On Monday morning, nice and early, he phoned in sick. Said he had a bug, he’d been up all night with the sickness and diarrhoea, didn’t think he’d be in for a couple of days at least. There weren’t many questions after that. People he worked for, they didn’t want to know the gory details, and with Terry’s clean sick record, he reckoned they probably owed it to him anyway. He drove to Freehold Street, where he parked a good way back from the entrance to the Addictions place and got settled in for the day.
By nine o’clock, the Addictions place was open. He watched them come and go, got to know the clients by the way they looked. A couple with a bairn in a pushchair, the girl with a fat arse and telling the stocky bloke that she’d seen these lush tops in Primark, and as soon as she got her dole, that’d be her. An old man with a face like a burst balloon who looked more like an alkie than a smackhead, shambling pigeon-toed and tired, and who trailed a lingering smell that could strip paint. Two lads on bikes, swinging around the car park, waiting on a third, older lad, who came out of the Addictions smiling yellow and black, announcing that his piss test was done.
The afternoon came, and Terry put on the radio, confident that nobody had seen him. Classical music filled the car. Sort of thing he listened to when he had the Cavalier to himself, none of your avantgarde stuff, just the standards. Relaxation music.
Terry took a drink of water. Just a sip to wet his mouth. Last thing he needed was to be bursting for a piss when Rabbit showed his face. He put the cap on the bottle, and the bottle on the dash, and he swallowed against a quickly drying throat. Got to thinking about what he had to do, like if he was the kind of bloke to go out and bray a lad, even if he had a fucking good reason.
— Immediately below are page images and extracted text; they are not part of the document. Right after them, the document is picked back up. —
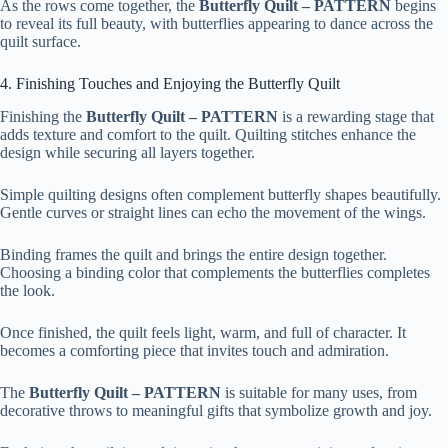
As the rows come together, the
Butterfly Quilt – PATTERN
begins
to reveal its full beauty, with butterflies appearing to dance across the
quilt surface.
4. Finishing Touches and Enjoying the Butterfly Quilt
Finishing the
Butterfly Quilt – PATTERN
is a rewarding stage that
adds texture and comfort to the quilt. Quilting stitches enhance the
design while securing all layers together.
Simple quilting designs often complement butterfly shapes beautifully.
Gentle curves or straight lines can echo the movement of the wings.
Binding frames the quilt and brings the entire design together.
Choosing a binding color that complements the butterflies completes
the look.
Once finished, the quilt feels light, warm, and full of character. It
becomes a comforting piece that invites touch and admiration.
The
Butterfly Quilt – PATTERN
is suitable for many uses, from
decorative throws to meaningful gifts that symbolize growth and joy.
He hadn’t been in a fight since he was a kid, and even then it’d been mostly just him defending himself against bigger lads. Marto — oh aye, Marto — now he was the kind of bloke who could be the full-on radge merchant, no sweat, but Terry wasn’t sure about himself. Wasn’t that he didn’t have the bottle — he had plenty of that; enough to spare, even — but it wasn’t something he’d done before, and there was a loud part of him that was worried he’d freeze.
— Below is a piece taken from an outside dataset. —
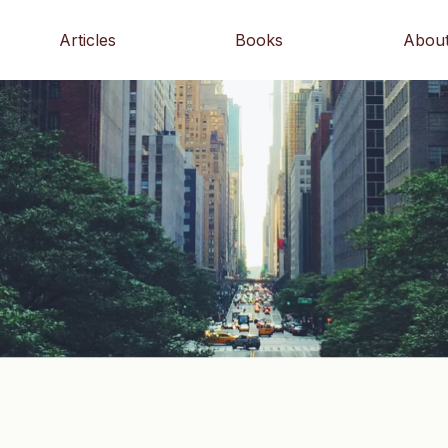
Articles
Books
Abou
He looked at the rounders bat. He’d taken it from the garage, where it had sat in the summer box with the swingball. Kids wouldn’t miss it, and he’d replace it before the holidays. Couldn’t have his bairns playing rounders with a bloodstained bat. Just like he couldn’t have his missus staying up all night every night, going steadily mental to ITV Nightscreen. It wasn’t right. Terry looked up, blinked against the sunshine. The radio was playing Wagner, that tune that reminded him of the old Bugs Bunny cartoon where Elmer Fudd ran around in a horned helmet.
Kill da wabbit and all that.
He smiled, moving away from the light. Shielded his eyes and saw a figure heading towards the Addictions. He was a long lad, a wide walk on him, and a thin layer of stubble covered his head. Terry shifted in his seat, tried to get a better look.